3.4 Solving simple problems by forming and solving equations  (Page 4/5)

ACTIVITY 4

To tell expressions and equations apart

[LO 2.1, 2.6]

• Expressions are combinations of letters ( a , b , x , y , etc), operations (+, –, ×, ) and numbers (1, –5, π, ½ , etc.) as well as brackets and other signs. An expression does not include equal signs.
• An expression is a little like a word or a phrase – it does not have a verb.
• Here are some examples: x , x ³ , 5½ , 2πr, 5( ab – bc ), 5 a ³ – 3 a ² + a – 3, $\sqrt{2\left(a+b\right)}$ , $\frac{\mathrm{5a}-4}{{\mathrm{2a}}^2}$ , etc.
• An expression can only be manipulated , usually to simplify it. It cannot be solved ; it has no solution . The only way to check your work is do the steps backwards, to see whether you come back to the first step.
• An equation is two e x pressions with an equal sign in between!
• It is like a sentence with a verb; it makes a statement. For example 2 x – 3 = 45 says that double a certain number, with three subtracted, is equal to 45. Our job is to find that number.
• Equations must be solved; they have solutions that can be checked.
• We do a lot of simplifying while we solve equations, but we do more – we are allowed to do more. Remember we could subtract or add terms, as long as we do it to both sides ! We could multiply or divide by factors, as long as we do it to both sides . Because an expression does not have two sides we can’t do these things to expressions. Be very careful not to mix them up, and practise until you know instinctively what to do.

ACTIVITY 5

To solve two equations simultaneously

[LO 2.4, 2.9]

1. The line in figure 1 has defining equation y = 2.

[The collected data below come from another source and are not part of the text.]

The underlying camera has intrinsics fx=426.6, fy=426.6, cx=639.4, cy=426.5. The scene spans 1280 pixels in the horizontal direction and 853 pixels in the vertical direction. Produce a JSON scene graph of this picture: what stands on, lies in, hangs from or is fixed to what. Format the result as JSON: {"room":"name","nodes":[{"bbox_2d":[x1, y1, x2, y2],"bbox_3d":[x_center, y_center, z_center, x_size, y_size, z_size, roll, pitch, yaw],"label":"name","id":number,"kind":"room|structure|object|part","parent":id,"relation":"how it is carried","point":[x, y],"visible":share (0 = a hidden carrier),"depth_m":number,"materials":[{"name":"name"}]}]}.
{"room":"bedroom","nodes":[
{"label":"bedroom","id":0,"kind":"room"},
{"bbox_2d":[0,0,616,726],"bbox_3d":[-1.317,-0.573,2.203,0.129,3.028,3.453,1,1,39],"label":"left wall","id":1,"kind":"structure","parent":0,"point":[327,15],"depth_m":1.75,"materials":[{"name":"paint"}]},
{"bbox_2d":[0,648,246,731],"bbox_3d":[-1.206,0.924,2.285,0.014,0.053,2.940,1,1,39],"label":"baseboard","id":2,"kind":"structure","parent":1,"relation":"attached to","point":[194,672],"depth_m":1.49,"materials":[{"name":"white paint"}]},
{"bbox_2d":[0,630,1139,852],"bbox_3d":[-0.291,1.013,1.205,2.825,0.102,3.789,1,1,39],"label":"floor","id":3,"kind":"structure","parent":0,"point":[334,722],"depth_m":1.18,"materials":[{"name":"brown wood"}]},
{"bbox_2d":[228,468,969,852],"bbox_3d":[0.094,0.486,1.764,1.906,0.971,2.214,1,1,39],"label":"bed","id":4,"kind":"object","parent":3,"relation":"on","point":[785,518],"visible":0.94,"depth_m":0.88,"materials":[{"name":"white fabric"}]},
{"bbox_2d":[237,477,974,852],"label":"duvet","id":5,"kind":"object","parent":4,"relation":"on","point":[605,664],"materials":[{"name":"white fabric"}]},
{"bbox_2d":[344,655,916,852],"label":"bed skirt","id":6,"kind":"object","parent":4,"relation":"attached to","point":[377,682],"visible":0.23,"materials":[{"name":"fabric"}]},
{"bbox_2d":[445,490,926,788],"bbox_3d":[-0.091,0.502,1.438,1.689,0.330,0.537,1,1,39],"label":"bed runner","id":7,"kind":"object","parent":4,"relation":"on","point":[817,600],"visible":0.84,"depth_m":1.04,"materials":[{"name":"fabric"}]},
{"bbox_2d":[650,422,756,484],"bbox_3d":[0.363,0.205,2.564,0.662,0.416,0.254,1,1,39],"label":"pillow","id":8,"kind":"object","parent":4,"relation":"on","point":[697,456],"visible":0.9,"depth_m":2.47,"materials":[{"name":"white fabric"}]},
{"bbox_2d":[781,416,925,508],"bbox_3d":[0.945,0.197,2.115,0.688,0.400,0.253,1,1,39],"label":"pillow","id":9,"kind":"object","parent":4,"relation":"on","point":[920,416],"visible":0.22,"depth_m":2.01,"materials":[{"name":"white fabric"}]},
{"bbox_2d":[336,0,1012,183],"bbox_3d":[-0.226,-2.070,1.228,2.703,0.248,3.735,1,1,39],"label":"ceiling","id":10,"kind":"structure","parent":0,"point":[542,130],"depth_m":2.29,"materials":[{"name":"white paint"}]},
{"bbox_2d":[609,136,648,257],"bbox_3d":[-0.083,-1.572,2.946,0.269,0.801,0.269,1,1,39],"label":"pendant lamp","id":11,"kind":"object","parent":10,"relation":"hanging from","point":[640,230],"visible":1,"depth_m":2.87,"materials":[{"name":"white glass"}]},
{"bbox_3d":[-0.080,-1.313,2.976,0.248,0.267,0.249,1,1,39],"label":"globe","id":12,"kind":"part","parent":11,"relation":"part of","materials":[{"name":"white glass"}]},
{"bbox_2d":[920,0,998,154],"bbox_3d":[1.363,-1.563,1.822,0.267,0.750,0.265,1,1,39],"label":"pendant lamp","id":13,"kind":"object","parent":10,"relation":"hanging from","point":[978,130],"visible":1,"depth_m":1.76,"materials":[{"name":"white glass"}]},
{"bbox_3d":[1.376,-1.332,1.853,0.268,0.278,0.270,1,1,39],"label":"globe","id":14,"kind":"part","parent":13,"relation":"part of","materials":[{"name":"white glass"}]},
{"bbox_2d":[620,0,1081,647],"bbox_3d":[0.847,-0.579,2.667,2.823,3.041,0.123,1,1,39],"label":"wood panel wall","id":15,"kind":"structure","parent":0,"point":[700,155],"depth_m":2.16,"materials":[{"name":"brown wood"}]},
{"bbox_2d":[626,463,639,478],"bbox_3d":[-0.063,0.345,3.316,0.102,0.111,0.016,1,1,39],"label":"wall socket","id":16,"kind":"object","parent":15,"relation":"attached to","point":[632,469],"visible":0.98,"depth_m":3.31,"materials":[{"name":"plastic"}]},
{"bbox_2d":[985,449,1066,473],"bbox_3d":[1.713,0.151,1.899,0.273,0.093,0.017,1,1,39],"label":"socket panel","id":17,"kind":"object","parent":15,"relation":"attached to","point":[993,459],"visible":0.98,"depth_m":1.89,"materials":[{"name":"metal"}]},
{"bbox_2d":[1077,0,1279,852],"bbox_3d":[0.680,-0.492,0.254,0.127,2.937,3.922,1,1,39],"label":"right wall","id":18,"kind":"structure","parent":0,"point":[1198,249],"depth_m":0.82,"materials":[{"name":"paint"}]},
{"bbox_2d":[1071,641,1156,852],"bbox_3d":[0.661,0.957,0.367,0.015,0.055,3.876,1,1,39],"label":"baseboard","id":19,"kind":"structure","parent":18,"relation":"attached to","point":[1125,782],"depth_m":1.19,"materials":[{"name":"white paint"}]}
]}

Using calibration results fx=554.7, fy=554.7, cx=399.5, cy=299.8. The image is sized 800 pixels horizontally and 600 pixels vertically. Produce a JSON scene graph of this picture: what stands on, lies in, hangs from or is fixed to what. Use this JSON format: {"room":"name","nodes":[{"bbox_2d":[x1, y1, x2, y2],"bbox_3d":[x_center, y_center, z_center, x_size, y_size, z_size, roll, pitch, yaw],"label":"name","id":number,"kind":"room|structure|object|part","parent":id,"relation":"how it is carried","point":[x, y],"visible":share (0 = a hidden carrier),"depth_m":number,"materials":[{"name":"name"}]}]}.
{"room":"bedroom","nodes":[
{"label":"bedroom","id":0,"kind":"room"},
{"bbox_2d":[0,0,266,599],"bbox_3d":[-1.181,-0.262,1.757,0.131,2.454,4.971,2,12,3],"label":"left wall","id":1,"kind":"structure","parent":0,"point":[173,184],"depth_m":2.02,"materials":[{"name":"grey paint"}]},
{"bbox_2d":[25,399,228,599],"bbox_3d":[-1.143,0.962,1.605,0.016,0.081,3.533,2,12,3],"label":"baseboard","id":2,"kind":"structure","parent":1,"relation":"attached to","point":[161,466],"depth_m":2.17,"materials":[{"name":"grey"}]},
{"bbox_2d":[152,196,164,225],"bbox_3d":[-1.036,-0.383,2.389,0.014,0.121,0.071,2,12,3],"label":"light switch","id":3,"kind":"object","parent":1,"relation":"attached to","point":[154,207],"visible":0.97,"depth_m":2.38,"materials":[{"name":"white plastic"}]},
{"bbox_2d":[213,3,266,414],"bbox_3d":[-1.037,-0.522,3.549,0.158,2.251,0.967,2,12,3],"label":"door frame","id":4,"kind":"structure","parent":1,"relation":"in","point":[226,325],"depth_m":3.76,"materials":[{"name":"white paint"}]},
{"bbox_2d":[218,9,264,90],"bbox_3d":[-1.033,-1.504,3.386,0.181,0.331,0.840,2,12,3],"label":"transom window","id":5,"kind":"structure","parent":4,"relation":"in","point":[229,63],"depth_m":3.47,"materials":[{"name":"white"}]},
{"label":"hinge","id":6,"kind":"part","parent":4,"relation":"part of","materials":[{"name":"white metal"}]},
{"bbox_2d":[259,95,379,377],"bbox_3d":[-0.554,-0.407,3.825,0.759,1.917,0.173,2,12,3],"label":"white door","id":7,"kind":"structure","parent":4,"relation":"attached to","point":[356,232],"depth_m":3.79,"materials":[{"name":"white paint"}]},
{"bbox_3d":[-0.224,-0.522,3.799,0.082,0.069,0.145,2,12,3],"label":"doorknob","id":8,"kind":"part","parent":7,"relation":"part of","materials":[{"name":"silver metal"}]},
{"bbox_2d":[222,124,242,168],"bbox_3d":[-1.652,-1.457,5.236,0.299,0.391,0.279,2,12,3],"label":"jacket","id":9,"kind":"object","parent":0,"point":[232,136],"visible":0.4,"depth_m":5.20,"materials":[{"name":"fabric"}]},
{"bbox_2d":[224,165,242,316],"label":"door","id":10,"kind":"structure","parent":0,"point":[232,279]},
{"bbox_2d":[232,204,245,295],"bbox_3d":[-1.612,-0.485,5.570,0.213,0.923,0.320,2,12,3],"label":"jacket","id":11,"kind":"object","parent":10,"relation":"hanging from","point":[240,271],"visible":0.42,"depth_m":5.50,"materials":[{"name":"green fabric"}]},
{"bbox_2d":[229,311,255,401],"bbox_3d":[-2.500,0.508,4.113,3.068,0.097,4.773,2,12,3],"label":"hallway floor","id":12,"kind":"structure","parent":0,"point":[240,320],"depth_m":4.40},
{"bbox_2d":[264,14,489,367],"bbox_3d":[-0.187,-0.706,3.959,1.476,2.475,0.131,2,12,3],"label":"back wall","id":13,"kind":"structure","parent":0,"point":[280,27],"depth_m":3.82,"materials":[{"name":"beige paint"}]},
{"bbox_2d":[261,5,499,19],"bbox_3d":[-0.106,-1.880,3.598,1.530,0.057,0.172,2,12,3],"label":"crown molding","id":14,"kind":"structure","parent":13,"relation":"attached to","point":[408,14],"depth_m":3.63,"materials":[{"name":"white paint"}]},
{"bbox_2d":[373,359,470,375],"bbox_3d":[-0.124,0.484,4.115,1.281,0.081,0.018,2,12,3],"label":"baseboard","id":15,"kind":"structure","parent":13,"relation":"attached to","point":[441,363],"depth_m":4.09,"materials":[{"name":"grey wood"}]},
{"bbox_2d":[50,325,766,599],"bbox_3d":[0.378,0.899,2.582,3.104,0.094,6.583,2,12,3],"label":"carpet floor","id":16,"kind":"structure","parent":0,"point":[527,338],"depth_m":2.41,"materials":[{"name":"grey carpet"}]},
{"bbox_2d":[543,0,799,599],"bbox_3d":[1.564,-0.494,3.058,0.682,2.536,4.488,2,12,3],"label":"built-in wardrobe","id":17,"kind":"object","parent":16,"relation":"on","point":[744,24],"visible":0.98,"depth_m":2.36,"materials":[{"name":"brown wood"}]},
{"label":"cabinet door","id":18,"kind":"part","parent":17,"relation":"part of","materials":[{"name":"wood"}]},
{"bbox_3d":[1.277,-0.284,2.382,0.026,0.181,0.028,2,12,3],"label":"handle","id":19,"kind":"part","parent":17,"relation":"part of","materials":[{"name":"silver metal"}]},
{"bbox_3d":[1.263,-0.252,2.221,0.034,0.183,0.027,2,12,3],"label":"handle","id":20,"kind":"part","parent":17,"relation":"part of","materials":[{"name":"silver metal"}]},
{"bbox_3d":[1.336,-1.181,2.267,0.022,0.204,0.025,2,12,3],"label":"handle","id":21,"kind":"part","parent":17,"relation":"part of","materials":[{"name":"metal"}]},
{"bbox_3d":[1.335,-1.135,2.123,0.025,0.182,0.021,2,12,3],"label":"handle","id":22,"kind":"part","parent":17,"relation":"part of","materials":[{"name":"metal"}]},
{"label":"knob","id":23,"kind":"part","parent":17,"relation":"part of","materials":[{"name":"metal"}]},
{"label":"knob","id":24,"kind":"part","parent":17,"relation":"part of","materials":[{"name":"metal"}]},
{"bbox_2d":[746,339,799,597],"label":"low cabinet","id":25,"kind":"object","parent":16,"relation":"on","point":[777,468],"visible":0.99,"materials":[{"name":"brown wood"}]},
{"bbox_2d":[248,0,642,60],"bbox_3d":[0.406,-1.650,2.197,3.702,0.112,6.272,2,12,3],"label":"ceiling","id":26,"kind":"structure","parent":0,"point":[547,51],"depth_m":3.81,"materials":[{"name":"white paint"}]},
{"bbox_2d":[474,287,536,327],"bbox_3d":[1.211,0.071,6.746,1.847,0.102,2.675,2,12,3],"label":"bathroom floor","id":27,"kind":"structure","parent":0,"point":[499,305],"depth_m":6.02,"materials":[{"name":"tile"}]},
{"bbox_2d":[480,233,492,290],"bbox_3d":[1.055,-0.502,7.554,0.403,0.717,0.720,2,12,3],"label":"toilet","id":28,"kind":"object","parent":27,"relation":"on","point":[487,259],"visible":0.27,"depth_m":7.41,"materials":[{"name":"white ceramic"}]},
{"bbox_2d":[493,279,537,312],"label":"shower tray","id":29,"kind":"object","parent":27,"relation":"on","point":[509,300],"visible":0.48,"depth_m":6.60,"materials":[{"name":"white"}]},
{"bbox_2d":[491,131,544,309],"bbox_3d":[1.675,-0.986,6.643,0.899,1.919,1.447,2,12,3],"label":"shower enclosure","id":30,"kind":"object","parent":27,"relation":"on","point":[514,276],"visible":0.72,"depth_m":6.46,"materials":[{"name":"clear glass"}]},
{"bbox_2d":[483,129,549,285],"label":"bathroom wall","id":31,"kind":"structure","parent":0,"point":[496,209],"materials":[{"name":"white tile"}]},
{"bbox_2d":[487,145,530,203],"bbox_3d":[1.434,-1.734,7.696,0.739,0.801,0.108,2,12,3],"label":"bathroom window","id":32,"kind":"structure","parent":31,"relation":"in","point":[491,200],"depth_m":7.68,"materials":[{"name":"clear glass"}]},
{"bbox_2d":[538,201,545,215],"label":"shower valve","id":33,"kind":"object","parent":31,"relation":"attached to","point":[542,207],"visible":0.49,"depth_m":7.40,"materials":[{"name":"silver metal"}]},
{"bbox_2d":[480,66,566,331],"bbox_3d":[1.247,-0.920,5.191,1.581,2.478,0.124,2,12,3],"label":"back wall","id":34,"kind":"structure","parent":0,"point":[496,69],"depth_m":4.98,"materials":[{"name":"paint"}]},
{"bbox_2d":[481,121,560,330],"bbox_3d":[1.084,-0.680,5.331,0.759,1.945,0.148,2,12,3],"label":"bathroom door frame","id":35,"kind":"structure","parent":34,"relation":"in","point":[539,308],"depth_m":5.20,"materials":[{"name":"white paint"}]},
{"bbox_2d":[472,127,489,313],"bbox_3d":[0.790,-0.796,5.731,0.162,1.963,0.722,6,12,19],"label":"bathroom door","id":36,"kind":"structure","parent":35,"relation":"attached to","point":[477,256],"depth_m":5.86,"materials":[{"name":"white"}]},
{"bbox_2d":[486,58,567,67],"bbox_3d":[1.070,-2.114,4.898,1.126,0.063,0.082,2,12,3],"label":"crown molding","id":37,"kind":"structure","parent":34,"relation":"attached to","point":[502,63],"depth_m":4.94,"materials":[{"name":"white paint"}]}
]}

Question: Does the point (1 ; 1) lie on the line?

Answer: We can obtain the answer graphically (by looking at the graph). So we can see that the point does not lie on the line, making the answer no .

We can obtain the answer algebraically , as follows: Substitute the point (1 ; 1) for ( x ; y ) in the equation. Do the LHS and RHS separately as before.

LHS: y = ( 1 ) = 2 RHS: 2 LHS ≠ RHS – the point (1 ; 1) does not lie on y = 2.

Question: Does the point (–2 ; 2) lie on the line?

Graphically : Yes.

Algebraically : LHS: y = ( 2 ) = 2 RHS: 2 LHS = RHS; yes it does.

Question: Does the point (1½ ; 2) lie on the line? Find the answer both graphically and algebraically.

2. The line in figure 2 is defined by the equation y = 2 x – 1.

Questions: Does the point (0 ; 0) lie on the line?

Does the point (1 ; 1) lie on y = 2 x – 1?

Does the point (1½ ; 2) lie on the line?

3. In figure 3 the same two lines are drawn together on the same set of axes.

Answer graphically: Which point lies on both lines? The answers to questions 1 and 2 above will be helpful.

It is easy to see from the graph that the only point that lies on both lines is (1½ ; 2).

• This can also be determined algebraically:

From the line y = 2 we can see that y has the value 2. If we substitute this value into the equation y = 2 x – 1.

We can solve the equation to get a value for x . So:

Substitute: ( 2 ) = 2 x – 1 and solve for x :

2 = 2 x – 1 now move the x –terms to the left

–2 x + 2 = –1 now move the constant terms to the right

–2 x = –2 – 1 simplify

–2 x = –3 divide both sides by –2

x = –3  –2 simplify

x = 1½

This shows that the point where the lines cross is ( x ; y ) = (1½ ; 2).